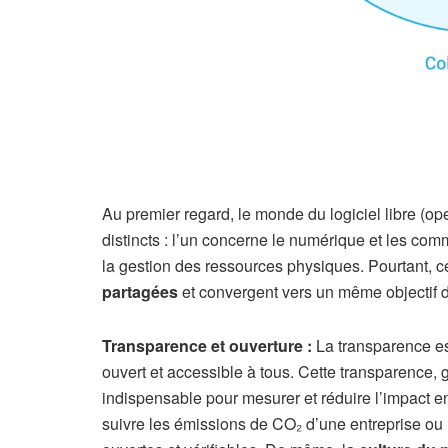
Au premier regard, le monde du logiciel libre (o
distincts : l’un concerne le numérique et les com
la gestion des ressources physiques. Pourtant,
partagées
et convergent vers un même objectif d’
Transparence et ouverture :
La transparence est
ouvert et accessible à tous. Cette transparence, 
indispensable pour mesurer et réduire l’impact e
suivre les émissions de CO₂ d’une entreprise ou l’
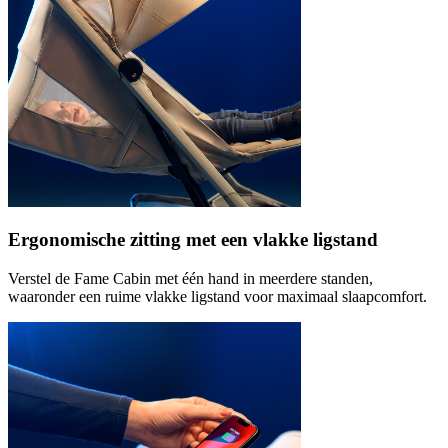
Ergonomische zitting met een vlakke ligstand
Verstel de Fame Cabin met één hand in meerdere standen,
waaronder een ruime vlakke ligstand voor maximaal slaapcomfort.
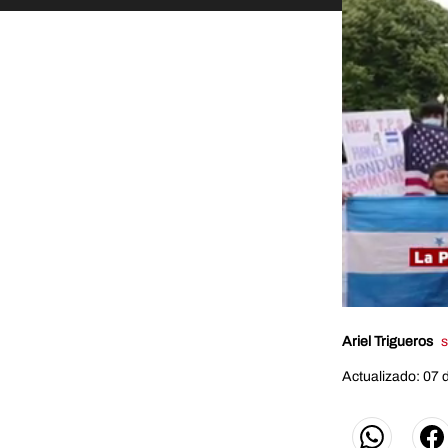
0
seconds
Ariel Trigueros
s
of
49
seconds
Actualizado: 07 
Volum
0%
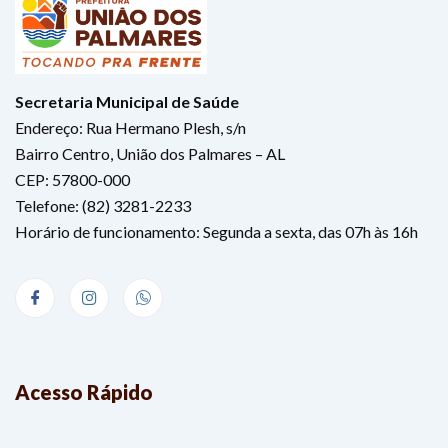
Secretaria Municipal de Saúde
Endereço: Rua Hermano Plesh, s/n
Bairro Centro, União dos Palmares – AL
CEP: 57800-000
Telefone: (82) 3281-2233
Horário de funcionamento: Segunda a sexta, das 07h às 16h
Acesso Rápido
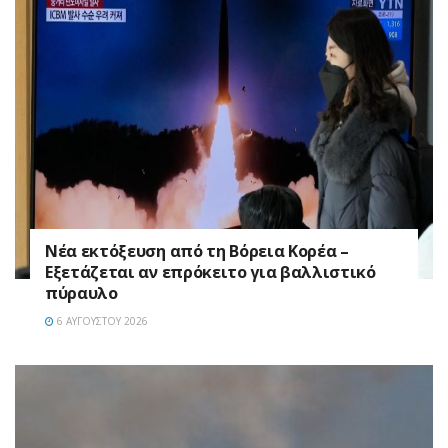
Νέα εκτόξευση από τη Βόρεια Κορέα –
Εξετάζεται αν επρόκειτο για βαλλιστικό
πύραυλο
6 ΑΥΓΟΎΣΤΟΥ 2026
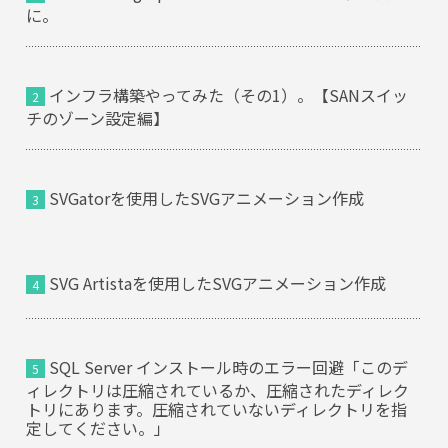
に。
インフラ構築やってみた（その1）。【SANスイッ
チのゾーン設定編】
SVGatorを使用したSVGアニメーション作成
SVG Artistaを使用したSVGアニメーション作成
SQL Server インストール時のエラー回避「このデ
ィレクトリは圧縮されているか、圧縮されたディレク
トリにあります。圧縮されていないディレクトリを指
定してください。」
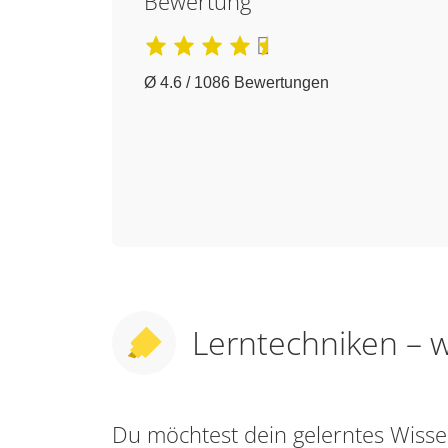
Bewertung
Ø 4.6 / 1086 Bewertungen
Lerntechniken – w
Du möchtest dein gelerntes Wis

....

▶ [ASSIGNMENT]: Could you copy the text of every item above, line for line and unchanged, leaving the pictures out of your answer?

▶ [RESULT OF THIS TASK]:
Au premier regard, le monde du logiciel libre (o
distincts : l’un concerne le numérique et les com
la gestion des ressources physiques. Pourtant,
partagées
et convergent vers un même objectif d’
Transparence et ouverture :
La transparence est
ouvert et accessible à tous. Cette transparence, 
indispensable pour mesurer et réduire l’impact e
suivre les émissions de CO₂ d’une entreprise ou l’
Ergonomische zitting met een vlakke ligstand
Verstel de Fame Cabin met één hand in meerdere standen,
waaronder een ruime vlakke ligstand voor maximaal slaapcomfort.
0
seconds
Ariel Trigueros
s
of
49
seconds
Actualizado: 07 
Volum
0%
Secretaria Municipal de Saúde
Endereço: Rua Hermano Plesh, s/n
Bairro Centro, União dos Palmares – AL
CEP: 57800-000
Telefone: (82) 3281-2233
Horário de funcionamento: Segunda a sexta, das 07h às 16h
Acesso Rápido
Νέα εκτόξευση από τη Βόρεια Κορέα –
Εξετάζεται αν επρόκειτο για βαλλιστικό
πύραυλο
6 ΑΥΓΟΎΣΤΟΥ 2026
に。
インフラ構築やってみた（その1）。【SANスイッ
チのゾーン設定編】
SVGatorを使用したSVGアニメーション作成
SVG Artistaを使用したSVGアニメーション作成
SQL Server インストール時のエラー回避「このデ
ィレクトリは圧縮されているか、圧縮されたディレク
トリにあります。圧縮されていないディレクトリを指
定してください。」
Bewertung
Ø 4.6 / 1086 Bewertungen
Lerntechniken – w
Du möchtest dein gelerntes Wis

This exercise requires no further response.